## Exercise text
-=-=-

# Mapmaking Discussion & Philosophy (WIP/Critique) > General and Miscellaneous Mapping >  Need some help!

## Simkin

Hi, after half a year here in the guild, I would like to know which are my flaws as a no-professional  map maker so I could try to work for  improve them.
So I'm asking you to take a little time to look at some of my maps and let me know what you think are my major limits. Keep in mind that I'm a pen and paper artist.
(The maps are in chronological order)



Thank you in advance.

----------


## Levtrona

Dont worry too much about what other people think. Do what you like and how you like it. You will get better with every single map. Even with the ones you think arent good. Take your time. 
I think you are doing great.  :Smile:

----------


## TimetoDraw

If you want to improve, try looking at individual techniques and working on them. Like isometric buildings, techniques for top-down roofs and grass, look at maps with great borders and copy their margins and detail. 

As Levtrona said, don't worry much about others, pick out the maps you love the most and incorporate them into your own style, you'll get better and better. Speaking as one who very much needs to improve myself  :Smile:

----------


## Simkin

Thanks both. I'm satisfied with my improve and I keep doing the things that I like to do. I will continue doing sketches, exercise and looking at videos or tutorials....

-=-=-

## What is required
Can you turn the paragraph in the mapping forum thread that begins "If you want to improve" into a short bulleted list that keeps its main suggestions?

## Collected material
-=-=-

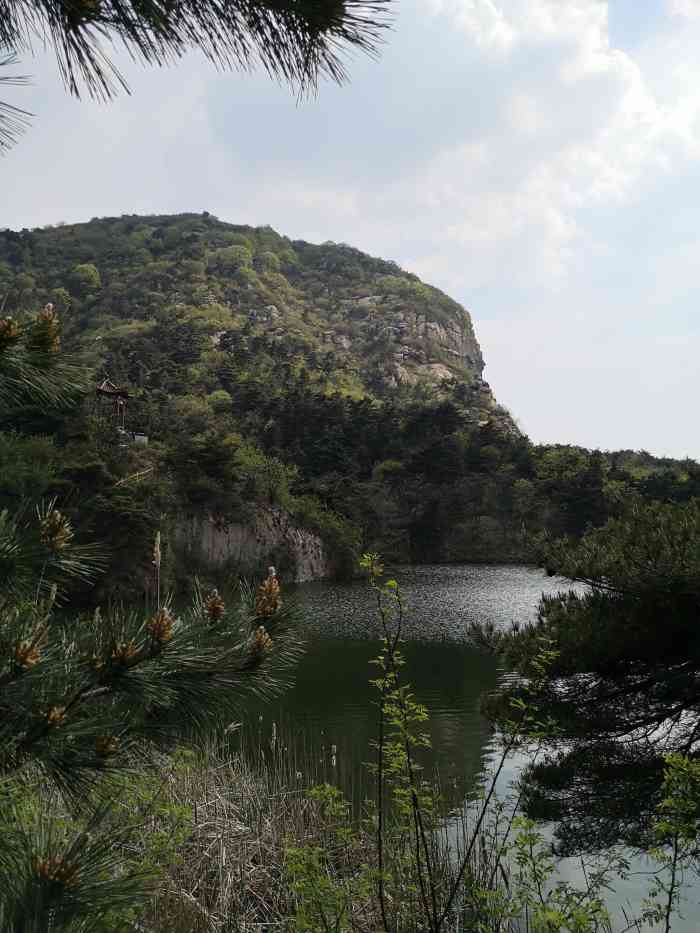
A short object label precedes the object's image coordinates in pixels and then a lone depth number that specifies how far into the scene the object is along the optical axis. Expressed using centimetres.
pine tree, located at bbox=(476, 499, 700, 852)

-=-=-

## Answer space
- To improve, study individual techniques and work on them.
- Examples: isometric buildings and top-down roofs and grass.
- Copy the margins and detail of maps with great borders.